Apple noted in today's statement that Timothy Cook, who will be covering for Jobs during his leave of absence, will execute "exciting plans" the company has in place for 2011. There's no doubt Apple can live off Jobs' inventions, but that's a risky strategy that inevitably ends when you run out of Jobs' ideas a few years down the road.
While other tech companies publicly disclose their succession plans, Apple - the largest technology company in the world - refuses to talk about the next Steve Jobs. In addition, the company's board routinely rejects calls for disclosure coming from hedge funds and institutional investors with interest in the company.
Some media outlets, like Fortune, call Apple's operations chief Timothy Cook, 50, a former Compaq executive, as the most likely candidate for the CEO post. Other people, this author included, think Apple would be better served if Jonathan Ive, pictured on the right, takes the CEO job.

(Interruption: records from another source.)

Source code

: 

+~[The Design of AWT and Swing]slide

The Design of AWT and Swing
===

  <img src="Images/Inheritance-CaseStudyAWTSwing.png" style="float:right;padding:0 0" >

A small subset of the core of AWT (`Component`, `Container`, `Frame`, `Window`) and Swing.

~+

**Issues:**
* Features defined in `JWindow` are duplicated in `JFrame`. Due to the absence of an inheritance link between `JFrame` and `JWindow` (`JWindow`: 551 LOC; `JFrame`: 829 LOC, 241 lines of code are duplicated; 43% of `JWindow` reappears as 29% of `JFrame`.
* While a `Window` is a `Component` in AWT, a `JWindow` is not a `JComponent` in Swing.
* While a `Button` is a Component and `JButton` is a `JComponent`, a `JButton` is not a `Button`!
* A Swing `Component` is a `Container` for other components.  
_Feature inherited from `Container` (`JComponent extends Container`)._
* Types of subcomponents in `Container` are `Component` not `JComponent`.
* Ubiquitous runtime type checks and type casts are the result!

Ive's lack of leadership experience is a disadvantage and could prove problematic. However, if he can deliver a compelling vision that can prove a strong enough a pull to keep the fans interested in the company and its products - and providing Apple's current executive team backs him up by taking care of execution - Apple under Ive's leadership could weather the storm ahead smoothly.
Jobs called Ive during the iPhone 4 presentation "one of my best friends in the whole world" and the two men are deemed instrumental to Apple's fortune and a string of smash hits. While Ive possesses a different kind of stage personality, he doesn't come short in the charisma department like Cook and seems to share fanatical Jobs-esque dedication to making sexy gadgets people lust after, which is what the company is all about.
Steve Jobs makes the first public FaceTime call to Jonathan Ive, Apple's design guru, during the iPhone 4 unveiling last summer.